CGP has more than 750 alumni in 48 states and seven foreign countries, and more than 80 percent of the program’s graduates work in museums, historical agencies, historic sites, or related institutions.
Voss’ advice to Gettysburg College history majors is to “think really hard about what it is that you like about history. Pursue your options from there.” There are numerous options for history majors including jobs in the archives or museum field. “It doesn’t have to be just you in a library all the time,” she noted. Light recommends doing something you love. “Work doesn't seem like work if it's something that you will actually enjoy doing,” he said. “I knew what I wanted to do when I left Gettysburg - and that was to share my love of history with others - and now I get to do that every day.”
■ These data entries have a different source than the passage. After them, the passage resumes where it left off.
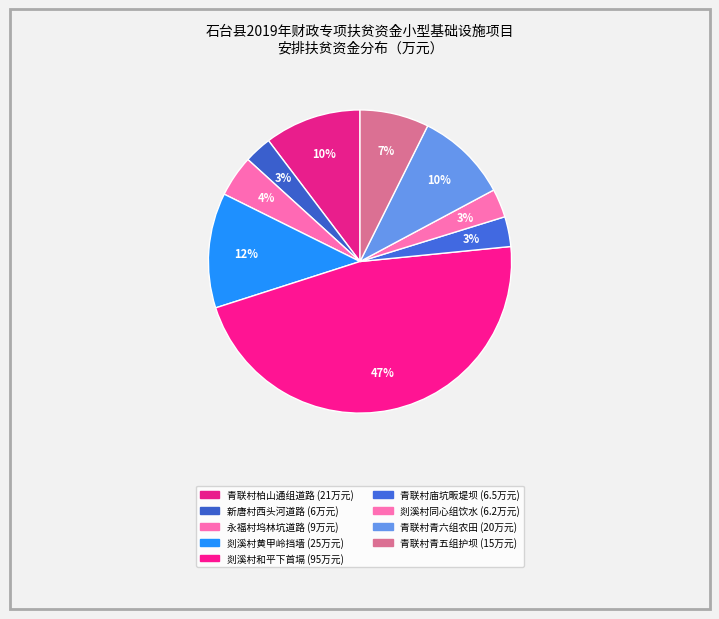

Count the number of slices in the pie.

9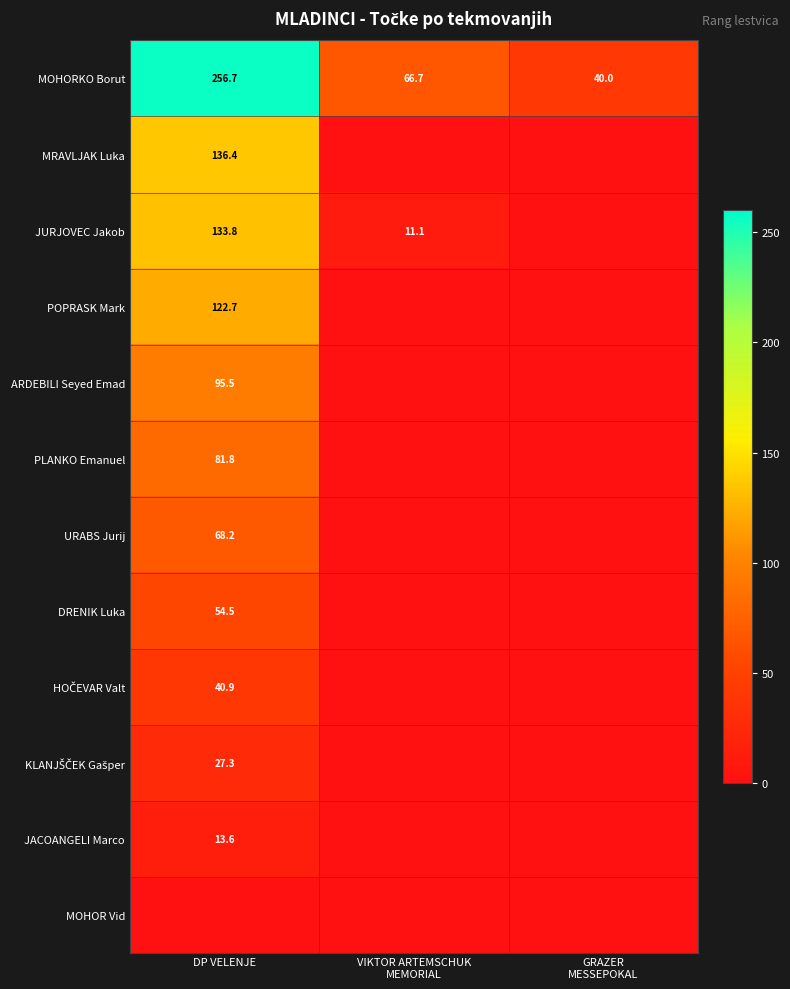

What is the minimum value for MOHORKO Borut?

40.0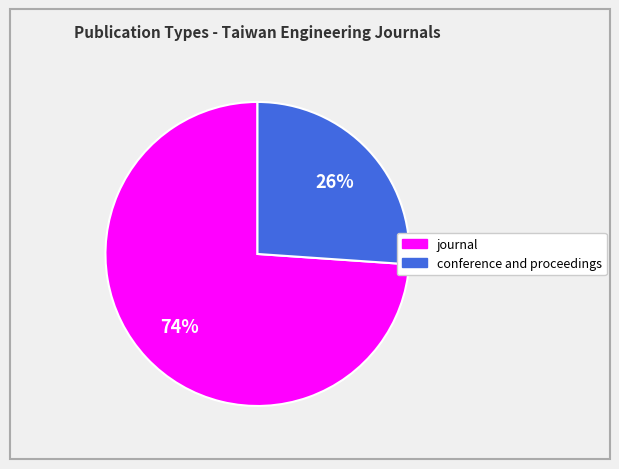

Do journal and conference and proceedings together represent more than half of the pie?

Yes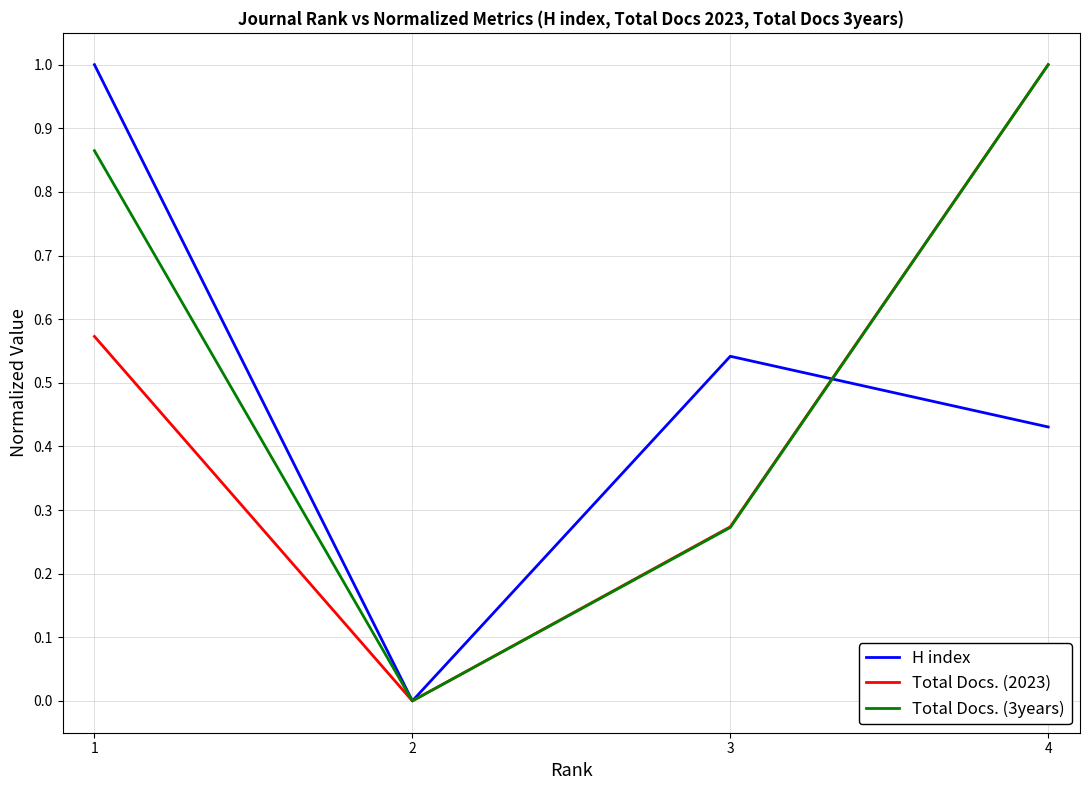

What is the difference between the maximum and second lowest values in the Total Docs. (2023) series?

0.7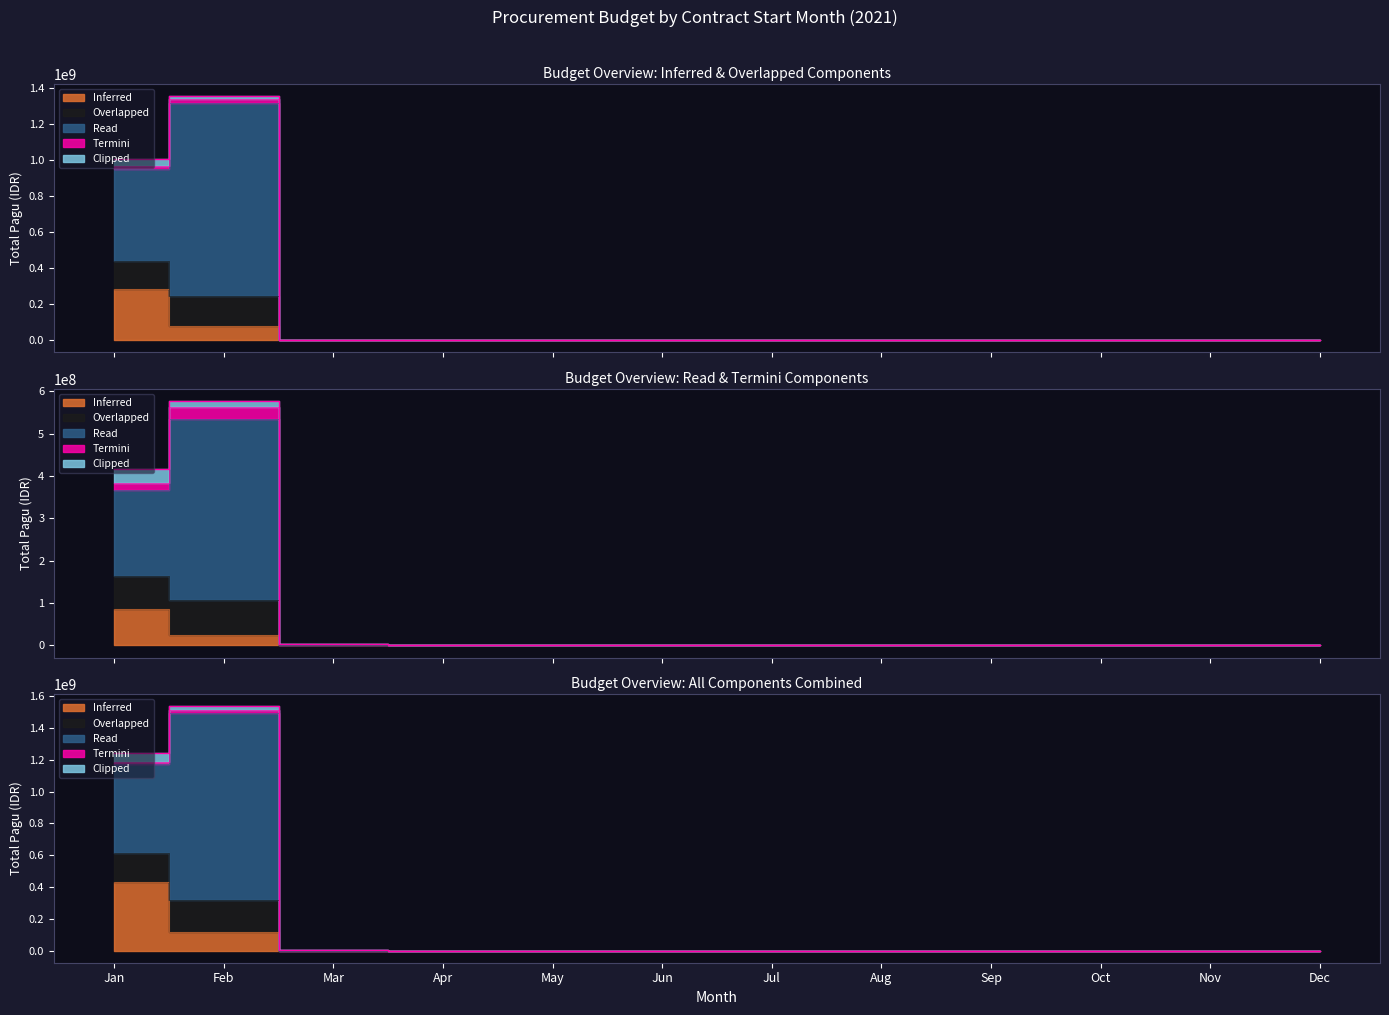

True or false: Inferred and Overlapped intersect in this chart.

True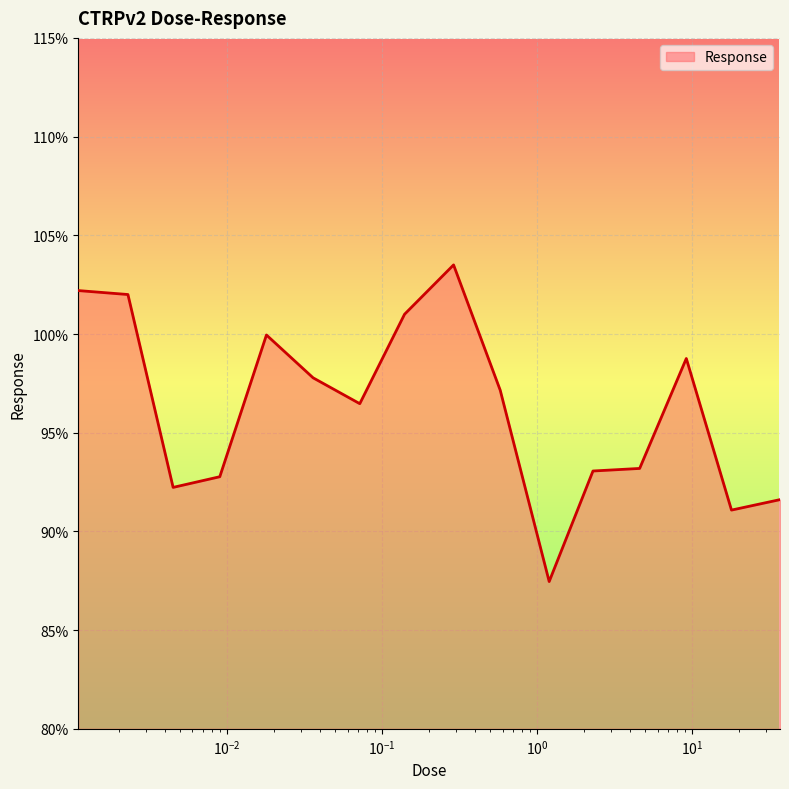

What is the maximum value shown in the chart?

103.5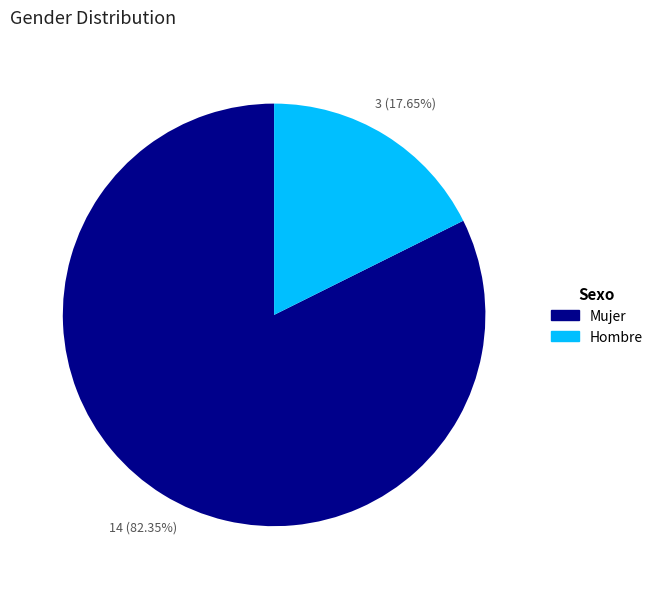

Between Hombre and Mujer, which is larger?

Mujer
CGP opened in 1964 with a class of 28 students. Over the past 48 years, the program has grown to be the premiere museum studies program in the country.
Founded in 1832, Gettysburg College is a highly selective four-year residential college of liberal arts and sciences with a strong academic tradition. Alumni include Rhodes Scholars, a Nobel laureate, and other distinguished scholars. The college enrolls 2,600 undergraduate students and is located on a 200-acre campus adjacent to the Gettysburg National Military Park in Pennsylvania.